L’obiettivo è mettere a punto una piattaforma di richieste legislative e normative accompagnate da una manifestazione nazionale in presenza a Roma il prossimo 9 ottobre. “Siamo tutti/e potenzialmente vittime innocenti del prossimo disastro ambientale o tecnologico – ha detto Lucia Vastano, giornalista da sempre impegnata nei movimenti dei diritti e delle cittadinanza attiva -. La lotta dei familiari delle vittime è per fare in modo che queste sciagure non accadano più. Per questo il loro impegno deve diventare l’impegno di tutti”.

Le proposte già avanzate dal Comitato Noi, 9 Ottobre partono dal riconoscimento del ruolo della vittima nel procedimento giudiziario. “Le parti civili, nel processo penale – hanno detto, tra gli altri, gli avvocati Massimiliano Gabrielli e Alessandra Guarini – sono trattate nelle aule dei tribunali come ospiti scomodi e indesiderati”. Peggio, sono invitate a occuparsi solo in sede civile solamente degli eventuali risarcimenti dei danni subiti. 

Il loro punto di vista non interessa ai giudici e la loro presenza con gli stessi diritti degli imputati (accesso agli atti) non è contemplata nel Codice di procedura penale. Ma, come è evidente dalle testimonianze di molti familiari, la partecipazione delle vittime ha persino una funzione terapeutica. 

Non è giustizialismo, ma ricerca delle responsabilità sociali (come ha detto Gianni Devani dell’Associazione Vittime del Salvemini) di eventi calamitosi che spesso sono ampliati dalla mancanza di prevenzione, dall’assenza di controlli pubblici, dal calcolo criminale del risparmio di costi di manutenzione. Quello che viene chiamato “illecito efficiente”, vale a dire la calcolata convenienza per le imprese a risarcire le vittime piuttosto che investire in sicurezza

Le nostre leggi sono sempre subalterne alla ragione economica dell’impresa, la cui responsabilità giuridica è per definizione “limitata” e difficilmente individuabile in capo a singole persone. In quei pochi casi in cui le responsabilità riescono ad emergere nelle aule dei tribunali i “colpevoli” sono solo capri espiatori di una logica di sistema che rimane intatta. 

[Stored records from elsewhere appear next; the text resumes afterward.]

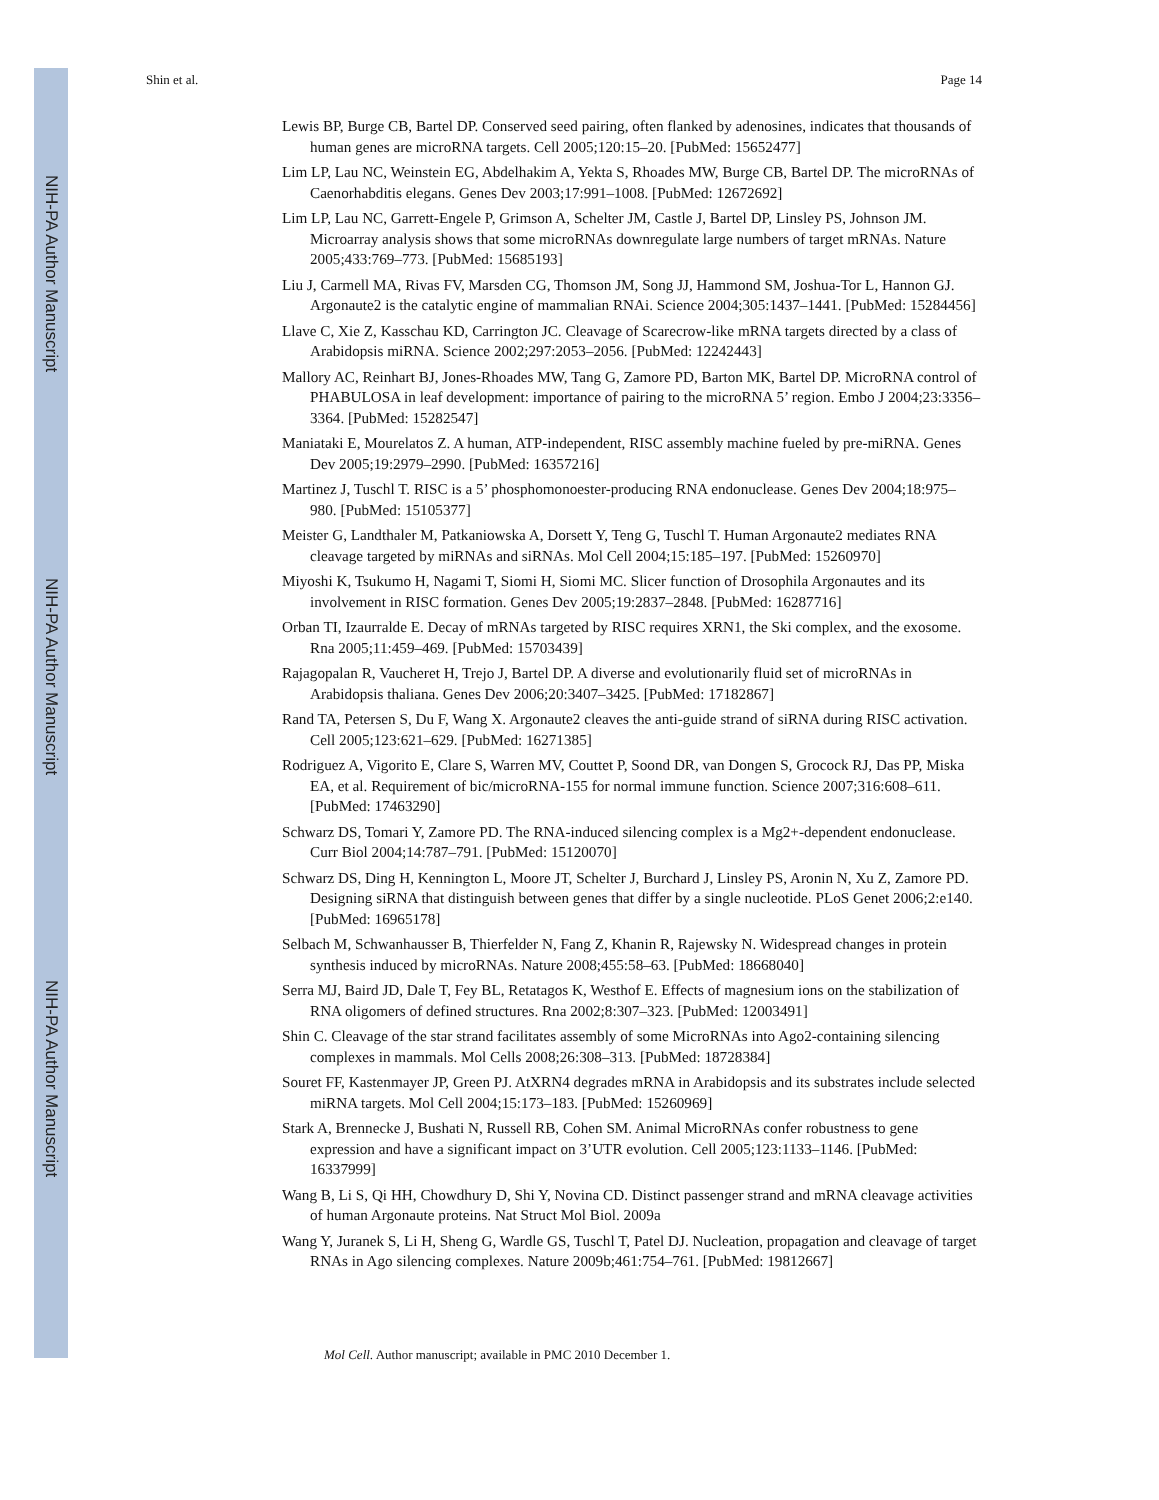NIH-PA Author Manuscript
NIH-PA Author Manuscript
NIH-PA Author Manuscript
Shin et al. Page 14
Lewis BP, Burge CB, Bartel DP. Conserved seed pairing, often flanked by adenosines, indicates that thousands of human genes are microRNA targets. Cell 2005;120:15–20. [PubMed: 15652477]
Lim LP, Lau NC, Weinstein EG, Abdelhakim A, Yekta S, Rhoades MW, Burge CB, Bartel DP. The microRNAs of Caenorhabditis elegans. Genes Dev 2003;17:991–1008. [PubMed: 12672692]
Lim LP, Lau NC, Garrett-Engele P, Grimson A, Schelter JM, Castle J, Bartel DP, Linsley PS, Johnson JM. Microarray analysis shows that some microRNAs downregulate large numbers of target mRNAs. Nature 2005;433:769–773. [PubMed: 15685193]
Liu J, Carmell MA, Rivas FV, Marsden CG, Thomson JM, Song JJ, Hammond SM, Joshua-Tor L, Hannon GJ. Argonaute2 is the catalytic engine of mammalian RNAi. Science 2004;305:1437–1441. [PubMed: 15284456]
Llave C, Xie Z, Kasschau KD, Carrington JC. Cleavage of Scarecrow-like mRNA targets directed by a class of Arabidopsis miRNA. Science 2002;297:2053–2056. [PubMed: 12242443]
Mallory AC, Reinhart BJ, Jones-Rhoades MW, Tang G, Zamore PD, Barton MK, Bartel DP. MicroRNA control of PHABULOSA in leaf development: importance of pairing to the microRNA 5’ region. Embo J 2004;23:3356–3364. [PubMed: 15282547]
Maniataki E, Mourelatos Z. A human, ATP-independent, RISC assembly machine fueled by pre-miRNA. Genes Dev 2005;19:2979–2990. [PubMed: 16357216]
Martinez J, Tuschl T. RISC is a 5’ phosphomonoester-producing RNA endonuclease. Genes Dev 2004;18:975–980. [PubMed: 15105377]
Meister G, Landthaler M, Patkaniowska A, Dorsett Y, Teng G, Tuschl T. Human Argonaute2 mediates RNA cleavage targeted by miRNAs and siRNAs. Mol Cell 2004;15:185–197. [PubMed: 15260970]
Miyoshi K, Tsukumo H, Nagami T, Siomi H, Siomi MC. Slicer function of Drosophila Argonautes and its involvement in RISC formation. Genes Dev 2005;19:2837–2848. [PubMed: 16287716]
Orban TI, Izaurralde E. Decay of mRNAs targeted by RISC requires XRN1, the Ski complex, and the exosome. Rna 2005;11:459–469. [PubMed: 15703439]
Rajagopalan R, Vaucheret H, Trejo J, Bartel DP. A diverse and evolutionarily fluid set of microRNAs in Arabidopsis thaliana. Genes Dev 2006;20:3407–3425. [PubMed: 17182867]
Rand TA, Petersen S, Du F, Wang X. Argonaute2 cleaves the anti-guide strand of siRNA during RISC activation. Cell 2005;123:621–629. [PubMed: 16271385]
Rodriguez A, Vigorito E, Clare S, Warren MV, Couttet P, Soond DR, van Dongen S, Grocock RJ, Das PP, Miska EA, et al. Requirement of bic/microRNA-155 for normal immune function. Science 2007;316:608–611. [PubMed: 17463290]
Schwarz DS, Tomari Y, Zamore PD. The RNA-induced silencing complex is a Mg2+-dependent endonuclease. Curr Biol 2004;14:787–791. [PubMed: 15120070]
Schwarz DS, Ding H, Kennington L, Moore JT, Schelter J, Burchard J, Linsley PS, Aronin N, Xu Z, Zamore PD. Designing siRNA that distinguish between genes that differ by a single nucleotide. PLoS Genet 2006;2:e140. [PubMed: 16965178]
Selbach M, Schwanhausser B, Thierfelder N, Fang Z, Khanin R, Rajewsky N. Widespread changes in protein synthesis induced by microRNAs. Nature 2008;455:58–63. [PubMed: 18668040]
Serra MJ, Baird JD, Dale T, Fey BL, Retatagos K, Westhof E. Effects of magnesium ions on the stabilization of RNA oligomers of defined structures. Rna 2002;8:307–323. [PubMed: 12003491]
Shin C. Cleavage of the star strand facilitates assembly of some MicroRNAs into Ago2-containing silencing complexes in mammals. Mol Cells 2008;26:308–313. [PubMed: 18728384]
Souret FF, Kastenmayer JP, Green PJ. AtXRN4 degrades mRNA in Arabidopsis and its substrates include selected miRNA targets. Mol Cell 2004;15:173–183. [PubMed: 15260969]
Stark A, Brennecke J, Bushati N, Russell RB, Cohen SM. Animal MicroRNAs confer robustness to gene expression and have a significant impact on 3’UTR evolution. Cell 2005;123:1133–1146. [PubMed: 16337999]
Wang B, Li S, Qi HH, Chowdhury D, Shi Y, Novina CD. Distinct passenger strand and mRNA cleavage activities of human Argonaute proteins. Nat Struct Mol Biol. 2009a
Wang Y, Juranek S, Li H, Sheng G, Wardle GS, Tuschl T, Patel DJ. Nucleation, propagation and cleavage of target RNAs in Ago silencing complexes. Nature 2009b;461:754–761. [PubMed: 19812667]
Mol Cell. Author manuscript; available in PMC 2010 December 1.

Quella che un prestigioso giurista, Luigi Ferrajoli, chiamò “macro criminalità di sistema”. Lo stesso papa Bergoglio in una memorabile audizione con l’associazione internazionale di diritto penale disse: “Una delle frequenti omissioni del diritto penale (…) è la scarsa o nulla attenzione che ricevono i delitti dei più potenti, in particolare la macro-delinquenza delle corporations (…) Il capitale finanziario globale è all’origine dei gravi delitti non solo contro la proprietà ma contro le persone e l’ambiente” (Città del Vaticano, 15 nov. 2019).

In conclusione il neonato Comitato Noi, 9 Ottobre, con l’ausilio di ex magistrati esperti come Raffaele Guariniello e Felice Casson, si appresta ad intervenire in tutte le sedi,  a partire dalle scuole per arrivare al legislatore, per migliorare l’organizzazione e le norme della Giustizia per contrastare ogni forma di criminalità d’impresa.